If you grew up poor then you’ll have a hard time in adulthood, says Federal Reserve Chair Janet Yellen. It is time to start a new government program!
Yellen delivered a speech on Wednesday to the 10th Biennial Federal Reserve System Community Development Research Conference in Washington, D.C. During her speech, she alluded to research that found living an impecunious lifestyle when you’re young can make it harder to succeed when you’re an adult.
“Considerable evidence shows that growing up poor makes it harder to succeed as an adult, and new research by the Fed likewise shows the strong connection between the typical experiences of poverty in childhood and economic challenges later as an adult,” she said.
“Broadly speaking, children who grow up in insecure circumstances, those often experienced in poverty, seem disproportionately likely to experience financial insecurity as adults.”
What is the solution? Perhaps ZeroHedge had the best (in jest) solution:
“So maybe to assure an equal start, it’s time to give every baby a million dollars then, just to put them on the right course? Also, think of the hyperinflationary fringe benefits.”
Is this true, though? Is it correct to assert that the bottom quintile will remain impoverished throughout their entire lives? Nope. The data suggest that tracking the same households over long periods of time shows immense income mobility.

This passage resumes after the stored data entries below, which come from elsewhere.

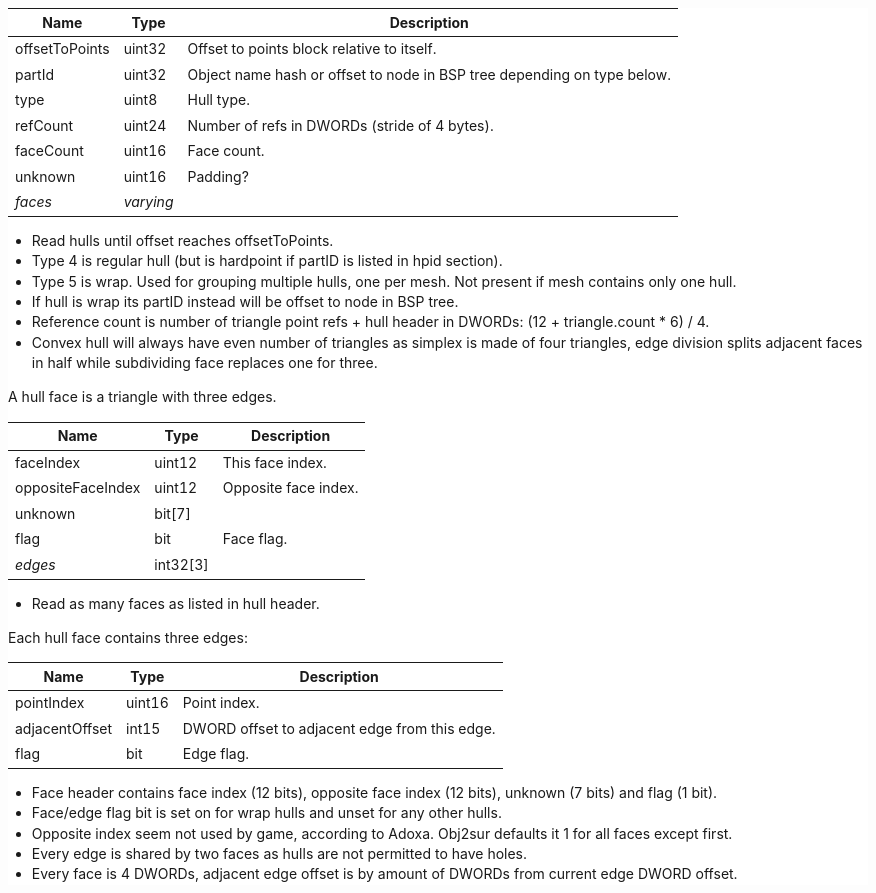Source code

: | Name           | Type      | Description                                                             |
| -------------- | --------- | ----------------------------------------------------------------------- |
| offsetToPoints | uint32    | Offset to points block relative to itself.                              |
| partId         | uint32    | Object name hash or offset to node in BSP tree depending on type below. |
| type           | uint8     | Hull type.                                                              |
| refCount       | uint24    | Number of refs in DWORDs (stride of 4 bytes).                           |
| faceCount      | uint16    | Face count.                                                             |
| unknown        | uint16    | Padding?                                                                |
| *faces*        | *varying* |                                                                         |

* Read hulls until offset reaches offsetToPoints.    
* Type 4 is regular hull (but is hardpoint if partID is listed in hpid section).
* Type 5 is wrap. Used for grouping multiple hulls, one per mesh. Not present if mesh contains only one hull.
* If hull is wrap its partID instead will be offset to node in BSP tree.
* Reference count is number of triangle point refs + hull header in DWORDs: (12 + triangle.count * 6) / 4.
* Convex hull will always have even number of triangles as simplex is made of four triangles, edge division splits adjacent faces in half while subdividing face replaces one for three.

A hull face is a triangle with three edges.

| Name              | Type     | Description          |
| ----------------- | -------- | -------------------- |
| faceIndex         | uint12   | This face index.     |
| oppositeFaceIndex | uint12   | Opposite face index. |
| unknown           | bit[7]   |                      |
| flag              | bit      | Face flag.           |
| *edges*           | int32[3] |                      |

* Read as many faces as listed in hull header.

Each hull face contains three edges:

| Name           | Type   | Description                                   |
| -------------- | ------ | --------------------------------------------- |
| pointIndex     | uint16 | Point index.                                  |
| adjacentOffset | int15  | DWORD offset to adjacent edge from this edge. |
| flag           | bit    | Edge flag.                                    |

* Face header contains face index (12 bits), opposite face index (12 bits), unknown (7 bits) and flag (1 bit).
* Face/edge flag bit is set on for wrap hulls and unset for any other hulls.
* Opposite index seem not used by game, according to Adoxa. Obj2sur defaults it 1 for all faces except first.
* Every edge is shared by two faces as hulls are not permitted to have holes.
* Every face is 4 DWORDs, adjacent edge offset is by amount of DWORDs from current edge DWORD offset.
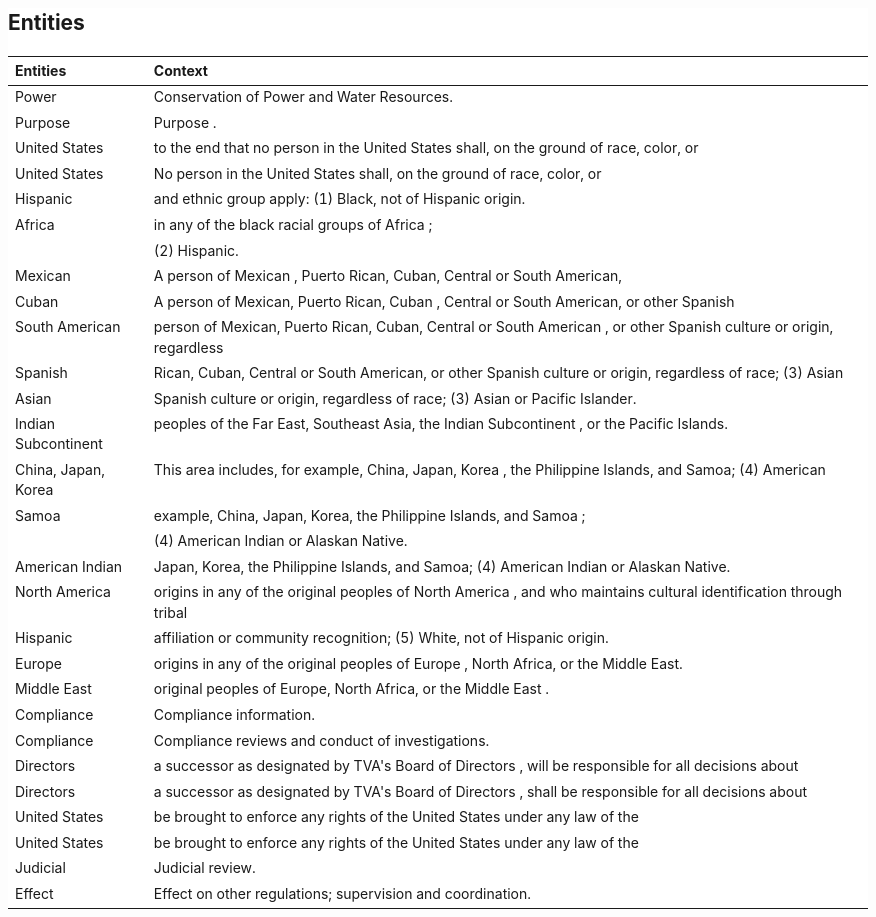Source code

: 
## Entities

| Entities            | Context                                                                                                            |
|:--------------------|:-------------------------------------------------------------------------------------------------------------------|
| Power               | Conservation of  Power  and Water Resources.                                                                       |
| Purpose             | Purpose .                                                                                                          |
| United States       | to the end that no person in the United States shall, on the ground of race, color, or                             |
| United States       | No person in the  United States shall, on the ground of race, color, or                                            |
| Hispanic            | and ethnic group apply: (1) Black, not of Hispanic  origin.                                                        |
| Africa              | in any of the black racial groups of Africa ;                                                                      |
|                     |           (2) Hispanic.                                                                                            |
| Mexican             | A person of  Mexican , Puerto Rican, Cuban, Central or South American,                                             |
| Cuban               | A person of Mexican, Puerto Rican,  Cuban , Central or South American, or other Spanish                            |
| South American      | person of Mexican, Puerto Rican, Cuban, Central or South American , or other Spanish culture or origin, regardless |
| Spanish             | Rican, Cuban, Central or South American, or other Spanish culture or origin, regardless of race; (3) Asian         |
| Asian               | Spanish culture or origin, regardless of race; (3) Asian  or Pacific Islander.                                     |
| Indian Subcontinent | peoples of the Far East, Southeast Asia, the Indian Subcontinent , or the Pacific Islands.                         |
| China, Japan, Korea | This area includes, for example,  China, Japan, Korea , the Philippine Islands, and Samoa; (4) American            |
| Samoa               | example, China, Japan, Korea, the Philippine Islands, and Samoa ;                                                  |
|                     |           (4) American Indian or Alaskan Native.                                                                   |
| American Indian     | Japan, Korea, the Philippine Islands, and Samoa; (4) American Indian  or Alaskan Native.                           |
| North America       | origins in any of the original peoples of North America , and who maintains cultural identification through tribal |
| Hispanic            | affiliation or community recognition; (5) White, not of Hispanic  origin.                                          |
| Europe              | origins in any of the original peoples of Europe , North Africa, or the Middle East.                               |
| Middle East         | original peoples of Europe, North Africa, or the Middle East .                                                     |
| Compliance          | Compliance  information.                                                                                           |
| Compliance          | Compliance  reviews and conduct of investigations.                                                                 |
| Directors           | a successor as designated by TVA's Board of Directors , will be responsible for all decisions about                |
| Directors           | a successor as designated by TVA's Board of Directors , shall be responsible for all decisions about               |
| United States       | be brought to enforce any rights of the United States  under any law of the                                        |
| United States       | be brought to enforce any rights of the United States  under any law of the                                        |
| Judicial            | Judicial  review.                                                                                                  |
| Effect              | Effect  on other regulations; supervision and coordination.                                                        |
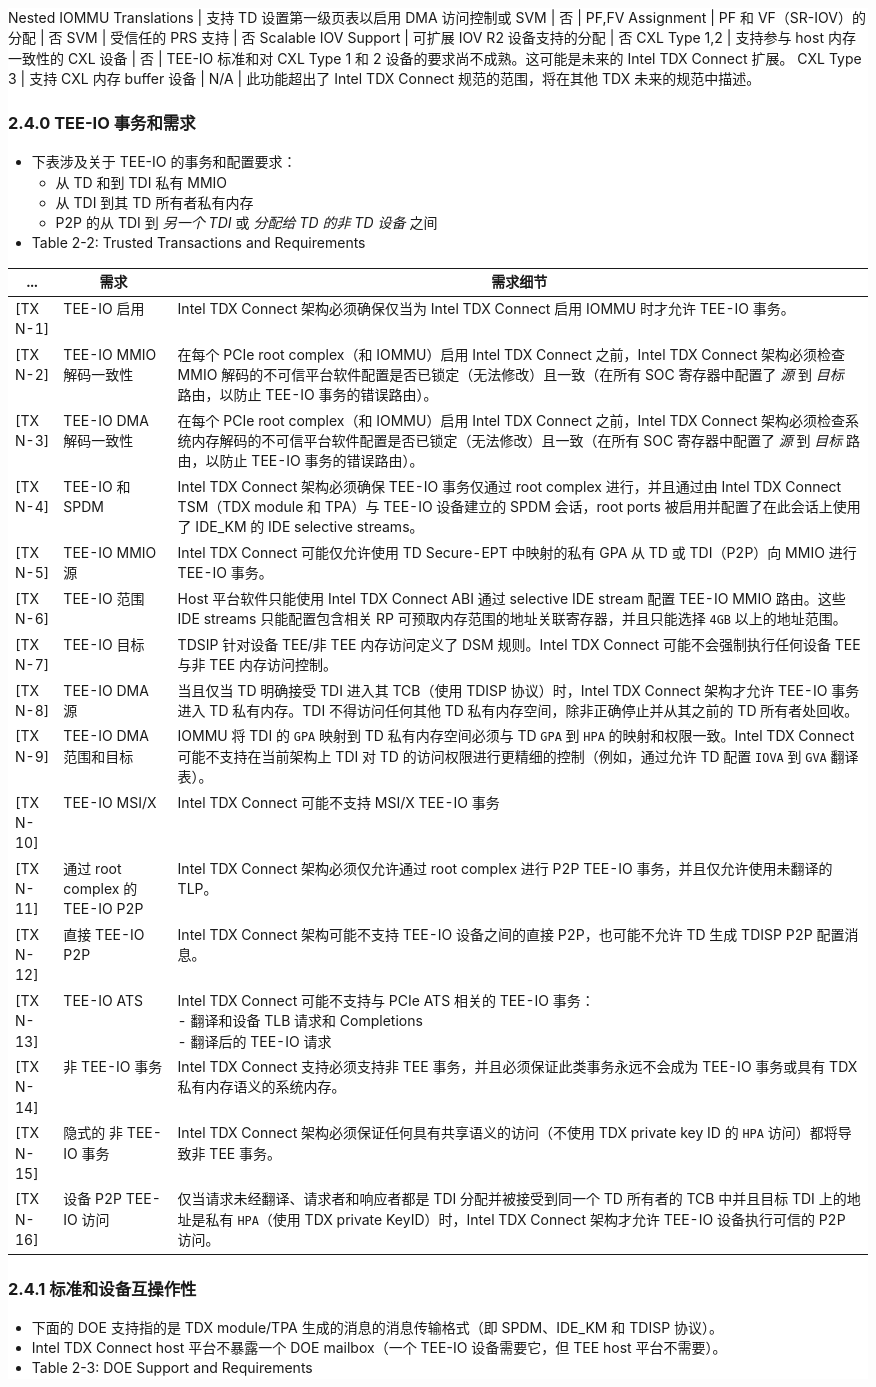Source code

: Nested IOMMU Translations | 支持 TD 设置第一级页表以启用 DMA 访问控制或 SVM | 否 |
PF,FV Assignment | PF 和 VF（SR-IOV）的分配 | 否
SVM         | 受信任的 PRS 支持 | 否
Scalable IOV Support | 可扩展 IOV R2 设备支持的分配 | 否
CXL Type 1,2 | 支持参与 host 内存一致性的 CXL 设备 | 否 | TEE-IO 标准和对 CXL Type 1 和 2 设备的要求尚不成熟。这可能是未来的 Intel TDX Connect 扩展。
CXL Type 3 | 支持 CXL 内存 buffer 设备 | N/A | 此功能超出了 Intel TDX Connect 规范的范围，将在其他 TDX 未来的规范中描述。

### 2.4.0 TEE-IO 事务和需求
* 下表涉及关于 TEE-IO 的事务和配置要求：
  * 从 TD 和到 TDI 私有 MMIO
  * 从 TDI 到其 TD 所有者私有内存
  * P2P 的从 TDI 到 *另一个 TDI* 或 *分配给 TD 的非 TD 设备* 之间
* Table 2-2: Trusted Transactions and Requirements

...      | 需求        | 需求细节
---------|-------------|--------------------------
[TXN-1]  | TEE-IO 启用 | Intel TDX Connect 架构必须确保仅当为 Intel TDX Connect 启用 IOMMU 时才允许 TEE-IO 事务。
[TXN-2]  | TEE-IO MMIO 解码一致性 | 在每个 PCIe root complex（和 IOMMU）启用 Intel TDX Connect 之前，Intel TDX Connect 架构必须检查 MMIO 解码的不可信平台软件配置是否已锁定（无法修改）且一致（在所有 SOC 寄存器中配置了 *源* 到 *目标* 路由，以防止 TEE-IO 事务的错误路由）。
[TXN-3]  | TEE-IO DMA 解码一致性 | 在每个 PCIe root complex（和 IOMMU）启用 Intel TDX Connect 之前，Intel TDX Connect 架构必须检查系统内存解码的不可信平台软件配置是否已锁定（无法修改）且一致（在所有 SOC 寄存器中配置了 *源* 到 *目标* 路由，以防止 TEE-IO 事务的错误路由）。
[TXN-4]  | TEE-IO 和 SPDM | Intel TDX Connect 架构必须确保 TEE-IO 事务仅通过 root complex 进行，并且通过由 Intel TDX Connect TSM（TDX module 和 TPA）与 TEE-IO 设备建立的 SPDM 会话，root ports 被启用并配置了在此会话上使用了 IDE_KM 的 IDE selective streams。
[TXN-5]  | TEE-IO MMIO 源 | Intel TDX Connect 可能仅允许使用 TD Secure-EPT 中映射的私有 GPA 从 TD 或 TDI（P2P）向 MMIO 进行 TEE-IO 事务。
[TXN-6]  | TEE-IO 范围 | Host 平台软件只能使用 Intel TDX Connect ABI 通过 selective IDE stream 配置 TEE-IO MMIO 路由。这些 IDE streams 只能配置包含相关 RP 可预取内存范围的地址关联寄存器，并且只能选择 `4GB` 以上的地址范围。
[TXN-7]  | TEE-IO 目标 | TDSIP 针对设备 TEE/非 TEE 内存访问定义了 DSM 规则。Intel TDX Connect 可能不会强制执行任何设备 TEE 与非 TEE 内存访问控制。
[TXN-8]  | TEE-IO DMA 源 | 当且仅当 TD 明确接受 TDI 进入其 TCB（使用 TDISP 协议）时，Intel TDX Connect 架构才允许 TEE-IO 事务进入 TD 私有内存。TDI 不得访问任何其他 TD 私有内存空间，除非正确停止并从其之前的 TD 所有者处回收。
[TXN-9]  | TEE-IO DMA 范围和目标 | IOMMU 将 TDI 的 `GPA` 映射到 TD 私有内存空间必须与 TD `GPA` 到 `HPA` 的映射和权限一致。Intel TDX Connect 可能不支持在当前架构上 TDI 对 TD 的访问权限进行更精细的控制（例如，通过允许 TD 配置 `IOVA` 到 `GVA` 翻译表）。
[TXN-10] | TEE-IO MSI/X | Intel TDX Connect 可能不支持 MSI/X TEE-IO 事务
[TXN-11] | 通过 root complex 的 TEE-IO P2P | Intel TDX Connect 架构必须仅允许通过 root complex 进行 P2P TEE-IO 事务，并且仅允许使用未翻译的 TLP。
[TXN-12] | 直接 TEE-IO P2P | Intel TDX Connect 架构可能不支持 TEE-IO 设备之间的直接 P2P，也可能不允许 TD 生成 TDISP P2P 配置消息。
[TXN-13] | TEE-IO ATS | Intel TDX Connect 可能不支持与 PCIe ATS 相关的 TEE-IO 事务：</br>- 翻译和设备 TLB 请求和 Completions</br>- 翻译后的 TEE-IO 请求
[TXN-14] | 非 TEE-IO 事务 | Intel TDX Connect 支持必须支持非 TEE 事务，并且必须保证此类事务永远不会成为 TEE-IO 事务或具有 TDX 私有内存语义的系统内存。
[TXN-15] | 隐式的 非 TEE-IO 事务 | Intel TDX Connect 架构必须保证任何具有共享语义的访问（不使用 TDX private key ID 的 `HPA` 访问）都将导致非 TEE 事务。
[TXN-16] | 设备 P2P TEE-IO 访问 | 仅当请求未经翻译、请求者和响应者都是 TDI 分配并被接受到同一个 TD 所有者的 TCB 中并且目标 TDI 上的地址是私有 `HPA`（使用 TDX private KeyID）时，Intel TDX Connect 架构才允许 TEE-IO 设备执行可信的 P2P 访问。

### 2.4.1 标准和设备互操作性
* 下面的 DOE 支持指的是 TDX module/TPA 生成的消息的消息传输格式（即 SPDM、IDE_KM 和 TDISP 协议）。
* Intel TDX Connect host 平台不暴露一个 DOE mailbox（一个 TEE-IO 设备需要它，但 TEE host 平台不需要）。
* Table 2-3: DOE Support and Requirements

This was the basis of a Free to Choose episode back in the day, which you can view in the video embedded below:
Indeed, this is just another economic fallacy, says legendary free market economist Thomas Sowell.
“Only by focusing on the income brackets, instead of the actual people moving between those brackets, have the intelligentsia been able to verbally create a “problem” for which a “solution” is necessary. They have created a powerful vision of “classes” with “disparities” and “inequities” in income, caused by “barriers” created by “society.” But the routine rise of millions of people out of the lowest quintile over time makes a mockery of the “barriers” assumed by many, if not most, of the intelligentsia.”
He also wrote this delightful commentary in 2000:
“An absolute majority of the people who were in the bottom 20 percent in 1975 have also been in the top 20 percent at some time since then. Most Americans don’t stay put in any income bracket. At different times, they are both “rich” and “poor” — as these terms are recklessly thrown around in the media. Most of those who are called “the rich” are just middle-class people whose taxes the politicians avoid cutting by giving them that name.”
It is incorrect and downright insulting to the human spirit to argue that the poor will always be poor or face economic challenges in their adult years. If Yellen cared about the poor then she should provide them with sound money and a free market economy without interventions.
Or perhaps if you are poor your entire life then you are just incredibly terrible with money. Another possibility is that the government education system and the welfare state have been failures for millions of children across North America that have led to unintended consequences.
As Sowell also noted in the aforementioned video:
“What the welfare system and other kinds of governmental programs are doing is paying people to fail. In so far as they fail, they receive the money; in so far as they succeed, even to a moderate extent, the money is taken away.”
JRATT1956 says
Sure people move up and down the income ladder, but most people I have known in my 61 years, family and friends have always stayed within a very narrow range of income. I have moved from the lowest quintile to the second quintile and no higher. I am now back to the lowest quintile and have been there for the last 21 years, just above the income level for any government assistance. My sister who has worked for the same State Farm Insurance Agent for 35 years, has moved from the second quintile to the third quintile and retired last month and has moved back into the second quintile.
You may not agree with what Janet is saying, but it is a fact of life most workers will never move above the second quintile.